[Opening Available records section]

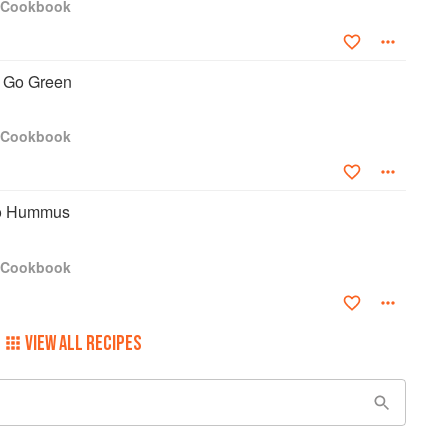
s Cookbook
s Go Green
s Cookbook
to Hummus
s Cookbook
VIEW ALL RECIPES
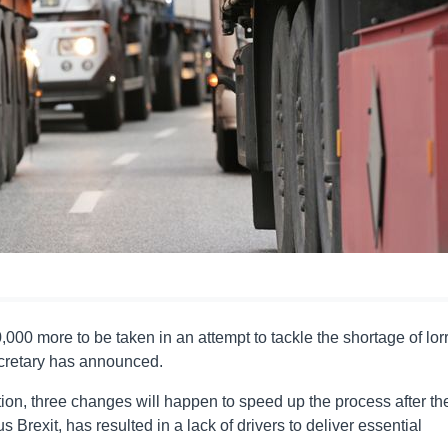
,000 more to be taken in an attempt to tackle the shortage of lor
ecretary has announced.
tion, three changes will happen to speed up the process after th
 Brexit, has resulted in a lack of drivers to deliver essential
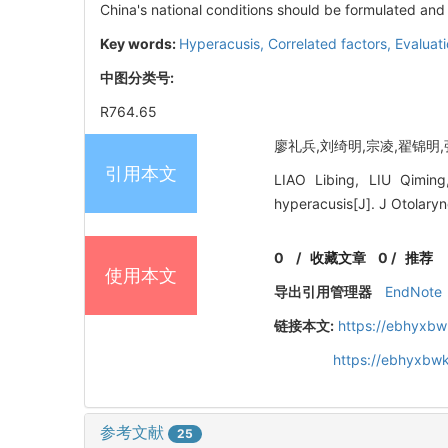
China's national conditions should be formulated and
Key words:
Hyperacusis,
Correlated factors,
Evaluat
中图分类号:
R764.65
廖礼兵,刘绮明,宗凌,翟锦明,张建
引用本文
LIAO Libing, LIU Qiming
hyperacusis[J]. J Otolary
0
/
收藏文章
0
/
推荐
使用本文
导出引用管理器
EndNote
链接本文:
https://ebhyxbw
https://ebhyxbwk
参考文献
25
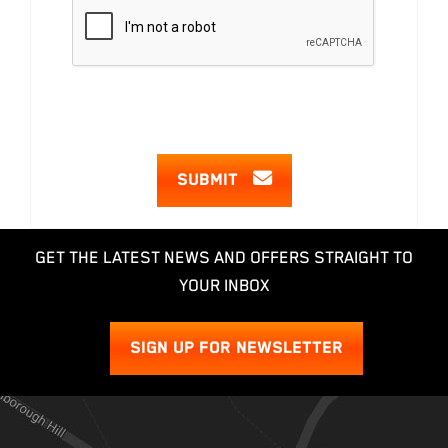
SUBMIT
GET THE LATEST NEWS AND OFFERS STRAIGHT TO
YOUR INBOX
SIGN UP FOR NEWSLETTER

[Closing Available records section]

Task details:
Repeat the data exactly. Pictures should not appear.

Answer box:
s Cookbook
s Go Green
s Cookbook
to Hummus
s Cookbook
VIEW ALL RECIPES
,000 more to be taken in an attempt to tackle the shortage of lor
ecretary has announced.
tion, three changes will happen to speed up the process after th
 Brexit, has resulted in a lack of drivers to deliver essential
China's national conditions should be formulated and
Key words:
Hyperacusis,
Correlated factors,
Evaluat
中图分类号:
R764.65
廖礼兵,刘绮明,宗凌,翟锦明,张建
引用本文
LIAO Libing, LIU Qiming
hyperacusis[J]. J Otolary
0
/
收藏文章
0
/
推荐
使用本文
导出引用管理器
EndNote
链接本文:
https://ebhyxbw
https://ebhyxbwk
参考文献
25
SUBMIT
GET THE LATEST NEWS AND OFFERS STRAIGHT TO
YOUR INBOX
SIGN UP FOR NEWSLETTER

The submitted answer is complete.